To clarify, the problem that Gigerenzer posed to doctors began with “A 50-year-old woman, no symptoms, participates in a routine mammography screening”. You’re right that if there were symptoms or other reasons to suspect having cancer, that should be factored into the prior. (And routine mammograms are in fact recommended to all women of a certain age in the US.)
I agree—it would be ideal to have a way to precisely calculate your prior odds of having COVID. I try and estimate this using microCOVID to sum my risk based on my recent exposure level, the prevalence in my area, and my vaccination status. I don’t know a good way to estimate my prior if I do have symptoms.
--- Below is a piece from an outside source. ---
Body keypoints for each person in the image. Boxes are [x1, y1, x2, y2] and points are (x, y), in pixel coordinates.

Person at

I don’t fully agree with this part, because regardless of whether my prior is a guess or not, I still need to make real-world decisions about when to self-isolate and when to seek medical treatment. If I have a very mild sore throat that might just be allergies, and I stayed home all week, and I test negative on a rapid test, what should I do? What if I test negative on a PCR test three days later? Regardless of whether I’m using Bayes factors, or test sensitivity or just my intuition, I’m still using something to determine at which point it’s safe to go out again. Knowing the Bayes factors for the tests I’ve taken helps that reasoning be slightly more grounded in reality.
Edit: I’ve updated my post to make it clearer that the Gigerenzer problem specified that the test was a routine test on an asymptomatic patient.
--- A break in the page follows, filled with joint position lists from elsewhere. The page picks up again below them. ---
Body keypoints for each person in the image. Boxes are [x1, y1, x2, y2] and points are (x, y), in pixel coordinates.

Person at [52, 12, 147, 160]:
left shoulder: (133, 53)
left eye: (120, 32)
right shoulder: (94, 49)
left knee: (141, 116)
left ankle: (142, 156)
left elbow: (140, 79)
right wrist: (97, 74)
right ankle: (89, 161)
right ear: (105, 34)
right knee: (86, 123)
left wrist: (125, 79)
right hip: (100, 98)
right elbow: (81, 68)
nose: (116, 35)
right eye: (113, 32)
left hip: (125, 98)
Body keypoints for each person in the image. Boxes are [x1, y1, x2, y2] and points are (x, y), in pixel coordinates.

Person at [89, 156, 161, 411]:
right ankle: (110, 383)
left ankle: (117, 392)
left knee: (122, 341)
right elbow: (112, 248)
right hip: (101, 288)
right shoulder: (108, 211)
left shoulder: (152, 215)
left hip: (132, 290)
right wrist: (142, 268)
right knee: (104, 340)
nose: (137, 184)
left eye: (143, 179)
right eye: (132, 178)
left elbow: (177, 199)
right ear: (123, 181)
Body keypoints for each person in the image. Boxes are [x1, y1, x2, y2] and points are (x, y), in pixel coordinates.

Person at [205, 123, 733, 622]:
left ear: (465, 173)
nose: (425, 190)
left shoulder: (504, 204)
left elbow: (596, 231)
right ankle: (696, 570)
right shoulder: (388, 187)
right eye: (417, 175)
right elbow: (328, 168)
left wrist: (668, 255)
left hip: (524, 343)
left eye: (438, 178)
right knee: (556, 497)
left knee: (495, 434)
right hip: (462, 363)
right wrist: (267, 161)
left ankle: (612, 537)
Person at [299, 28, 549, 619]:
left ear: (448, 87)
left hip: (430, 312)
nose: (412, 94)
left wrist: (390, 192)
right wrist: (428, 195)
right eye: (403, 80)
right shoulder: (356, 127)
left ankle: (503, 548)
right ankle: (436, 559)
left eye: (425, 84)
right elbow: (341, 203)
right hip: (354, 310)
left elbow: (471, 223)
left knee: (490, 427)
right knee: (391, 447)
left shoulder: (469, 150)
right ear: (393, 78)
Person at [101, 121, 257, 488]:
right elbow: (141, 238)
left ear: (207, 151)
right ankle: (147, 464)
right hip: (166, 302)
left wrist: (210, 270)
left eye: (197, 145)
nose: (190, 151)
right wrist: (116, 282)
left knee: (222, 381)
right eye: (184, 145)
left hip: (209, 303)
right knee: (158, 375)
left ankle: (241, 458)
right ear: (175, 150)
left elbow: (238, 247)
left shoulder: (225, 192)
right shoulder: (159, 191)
Any prior calculation for covid infection must also include vaccination status and history of recovery from previous covid infection(s)
I was wondering about this too, but maybe the author has a good reason for not breaking it down by immunity status?
An earlier draft of this actually mentioned vaccination status, and I only removed it for sentence flow reasons. You’re right that vaccination status (or prior history of COVID) is an important part of your prior estimate, along with prevalence in your area, and your activities/level of exposure. The microCOVID calculator I linked factors in all three of these. I’ve also edited the relevant sentence in the “Using Bayes factors” section to mention vaccination status.